Not being familiar with MPOE, I would ask: is the latter a decentralized system, which, like Bitcoin itself, would continue to work even if all of its original authors were to be rounded up and shot by their local tyrants? Can it be used, like Bitcoin itself, without having to trust anyone other than the Byzantine majority of its users? Or is it simply a web site where users must rely on the continued honesty of a few people and the continued indifference of governments to Bitcoin?
Yours,
-Stanislav
[...] is old news by now, but Stanislav has <a href=”http://www.loper-os.org/?p=988″>suggested</a> a method by which Bitcoin users could track whether Bitcoins were stolen or otherwise [...]

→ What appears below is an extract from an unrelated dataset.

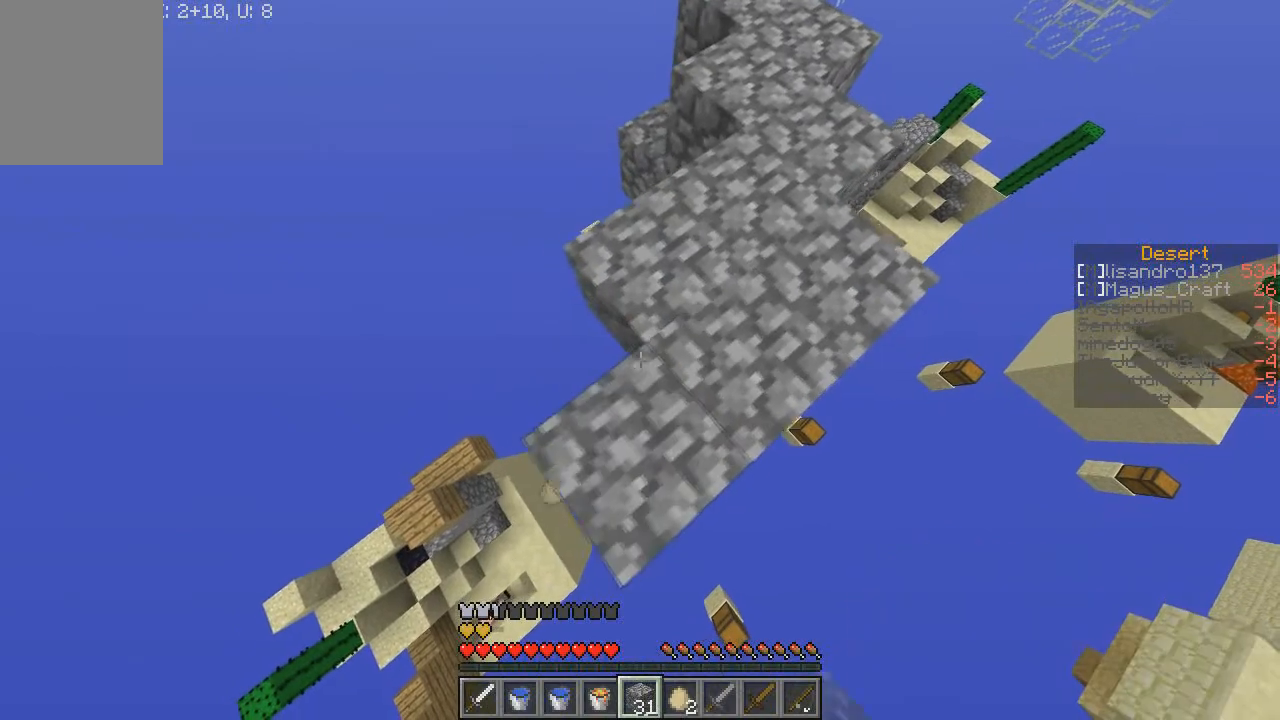
{"keys": ["a", "s"], "mouse": ["right"], "events": [[101, "w", "down"], [334, "w", "up"], [434, "s", "down"]]}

I have a better idea: Let’s force the earliest coins to enter the market. Someone who is more knowledgable can come up with a cut off time, but let’s say never used coins in the first 18 months has to enter the market in a month, or they would be worthless (shitcoined).
Why is it good? Well, we want BTC to be a currency and not an investment tool. The first few million bitcoins were way too easily mined, and if the early adopters goal was usage, why haven’t they been used??? I wouldn’t cancel them right away, but give them a little time (let’s say a month) to be used and if the owner haven’t used it, it might have been lost anyway.

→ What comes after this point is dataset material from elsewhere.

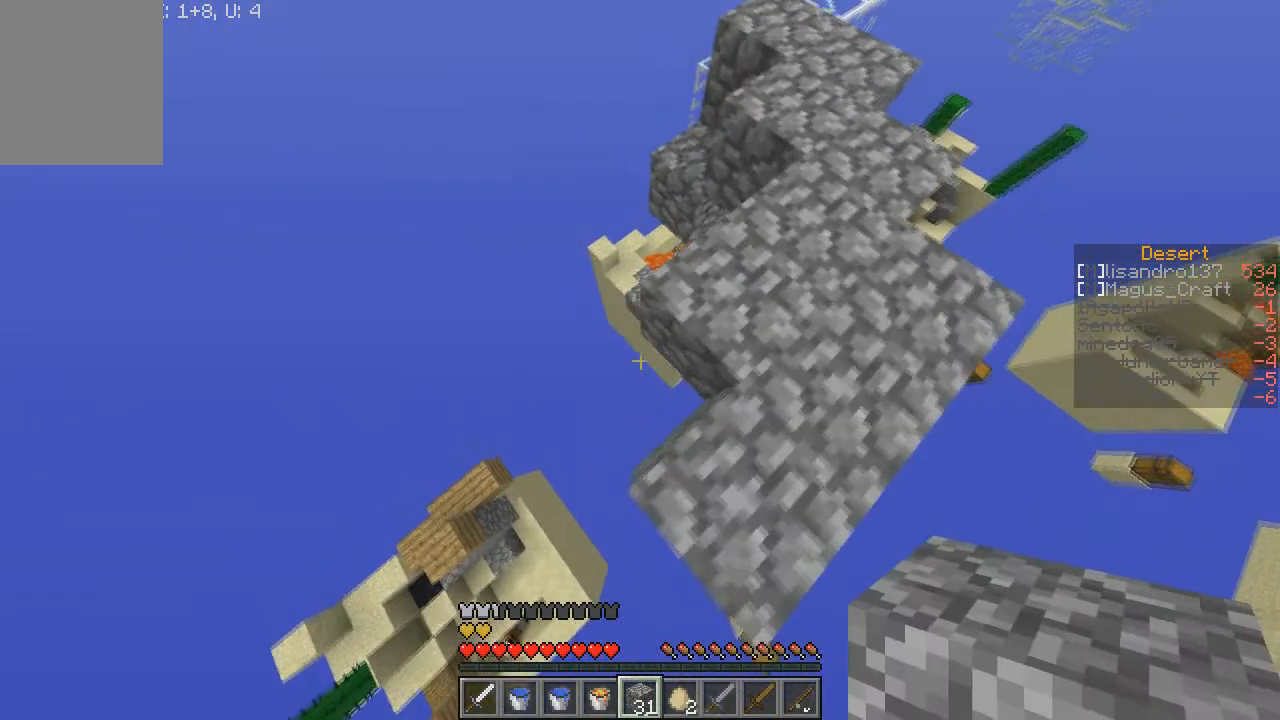
{"keys": ["a", "s"], "mouse": ["right"], "events": []}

Now if so many extra coins enter the market rather suddenly, that would help with price discovery, probably push down the price so new comers could get into the game. If bitcoin has a future, it should recover anyway, so a temporary dip back to 2 digits value wouldn’t matter.
Bottomline is, the coins needs to be used, at least a large % of them and not to be horded…
Dear Pepe,
The ease of “selling” the hoard to the hoarders’ own shills makes this a rather pointless exercise.
“Bitcoin-P” is merely a thought experiment. If you were to spend some time interacting with serious Bitcoin users, you would learn that the idea is a total non-starter. Right now, what is the added value of a BTC-P coin over an ordinary one of unknown provenance, or of a BTC-P exchange over a standard exchange? Nothing. After the (hypothetical, future) Great Satoshi Flood? Everything. But Bitcoin users (or humans in general) aren’t exactly known for long-term thinking. They will wait for the crash and exit stampede, and then proceed to cry about devious Ponzi operators – purely in retrospect.
“Wisdom is getting on the train one day before everybody else.”